#### [Problem description]
Could you recast the listing as a Markdown table with the columns Row and Text, giving each line a row number and leaving out blank lines? Cover only the part starting at the first line of the listing and ending at the line containing "کرتے ہوئے اچانک", both included.

#### [Collected data]
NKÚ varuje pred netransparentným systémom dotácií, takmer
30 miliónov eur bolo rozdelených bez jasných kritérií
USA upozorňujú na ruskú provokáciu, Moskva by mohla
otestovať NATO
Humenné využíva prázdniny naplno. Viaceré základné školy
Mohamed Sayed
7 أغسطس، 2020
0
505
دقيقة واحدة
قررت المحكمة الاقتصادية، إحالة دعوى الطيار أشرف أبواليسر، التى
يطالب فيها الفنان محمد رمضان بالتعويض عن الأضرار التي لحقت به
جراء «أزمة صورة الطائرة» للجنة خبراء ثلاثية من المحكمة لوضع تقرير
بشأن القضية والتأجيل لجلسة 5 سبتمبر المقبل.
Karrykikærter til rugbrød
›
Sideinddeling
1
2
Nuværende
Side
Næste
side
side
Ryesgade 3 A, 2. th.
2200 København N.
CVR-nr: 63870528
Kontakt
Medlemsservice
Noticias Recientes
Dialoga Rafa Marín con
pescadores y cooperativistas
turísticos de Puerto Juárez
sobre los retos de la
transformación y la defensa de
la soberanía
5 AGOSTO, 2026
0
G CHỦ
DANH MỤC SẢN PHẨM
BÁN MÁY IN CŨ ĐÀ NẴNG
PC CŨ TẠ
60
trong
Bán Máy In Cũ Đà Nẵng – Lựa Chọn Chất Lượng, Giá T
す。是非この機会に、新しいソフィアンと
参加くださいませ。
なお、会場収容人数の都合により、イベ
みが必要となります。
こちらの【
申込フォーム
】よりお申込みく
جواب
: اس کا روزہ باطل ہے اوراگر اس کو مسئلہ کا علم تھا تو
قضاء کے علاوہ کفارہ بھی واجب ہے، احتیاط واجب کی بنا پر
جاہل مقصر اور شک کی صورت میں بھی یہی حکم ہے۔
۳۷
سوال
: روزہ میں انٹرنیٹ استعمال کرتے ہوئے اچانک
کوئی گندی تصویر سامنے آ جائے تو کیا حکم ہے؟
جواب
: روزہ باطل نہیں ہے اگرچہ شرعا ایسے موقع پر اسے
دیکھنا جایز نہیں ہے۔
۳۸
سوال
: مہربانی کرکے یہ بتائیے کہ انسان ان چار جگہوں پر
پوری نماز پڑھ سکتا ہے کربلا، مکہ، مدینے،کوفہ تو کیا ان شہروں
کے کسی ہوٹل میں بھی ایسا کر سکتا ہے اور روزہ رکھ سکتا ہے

#### [Answer box]
| Row | Text |
|---|---|
| 1 | NKÚ varuje pred netransparentným systémom dotácií, takmer |
| 2 | 30 miliónov eur bolo rozdelených bez jasných kritérií |
| 3 | USA upozorňujú na ruskú provokáciu, Moskva by mohla |
| 4 | otestovať NATO |
| 5 | Humenné využíva prázdniny naplno. Viaceré základné školy |
| 6 | Mohamed Sayed |
| 7 | 7 أغسطس، 2020 |
| 8 | 0 |
| 9 | 505 |
| 10 | دقيقة واحدة |
| 11 | قررت المحكمة الاقتصادية، إحالة دعوى الطيار أشرف أبواليسر، التى |
| 12 | يطالب فيها الفنان محمد رمضان بالتعويض عن الأضرار التي لحقت به |
| 13 | جراء «أزمة صورة الطائرة» للجنة خبراء ثلاثية من المحكمة لوضع تقرير |
| 14 | بشأن القضية والتأجيل لجلسة 5 سبتمبر المقبل. |
| 15 | Karrykikærter til rugbrød |
| 16 | › |
| 17 | Sideinddeling |
| 18 | 1 |
| 19 | 2 |
| 20 | Nuværende |
| 21 | Side |
| 22 | Næste |
| 23 | side |
| 24 | side |
| 25 | Ryesgade 3 A, 2. th. |
| 26 | 2200 København N. |
| 27 | CVR-nr: 63870528 |
| 28 | Kontakt |
| 29 | Medlemsservice |
| 30 | Noticias Recientes |
| 31 | Dialoga Rafa Marín con |
| 32 | pescadores y cooperativistas |
| 33 | turísticos de Puerto Juárez |
| 34 | sobre los retos de la |
| 35 | transformación y la defensa de |
| 36 | la soberanía |
| 37 | 5 AGOSTO, 2026 |
| 38 | 0 |
| 39 | G CHỦ |
| 40 | DANH MỤC SẢN PHẨM |
| 41 | BÁN MÁY IN CŨ ĐÀ NẴNG |
| 42 | PC CŨ TẠ |
| 43 | 60 |
| 44 | trong |
| 45 | Bán Máy In Cũ Đà Nẵng – Lựa Chọn Chất Lượng, Giá T |
| 46 | す。是非この機会に、新しいソフィアンと |
| 47 | 参加くださいませ。 |
| 48 | なお、会場収容人数の都合により、イベ |
| 49 | みが必要となります。 |
| 50 | こちらの【 |
| 51 | 申込フォーム |
| 52 | 】よりお申込みく |
| 53 | جواب |
| 54 | : اس کا روزہ باطل ہے اوراگر اس کو مسئلہ کا علم تھا تو |
| 55 | قضاء کے علاوہ کفارہ بھی واجب ہے، احتیاط واجب کی بنا پر |
| 56 | جاہل مقصر اور شک کی صورت میں بھی یہی حکم ہے۔ |
| 57 | ۳۷ |
| 58 | سوال |
| 59 | : روزہ میں انٹرنیٹ استعمال کرتے ہوئے اچانک |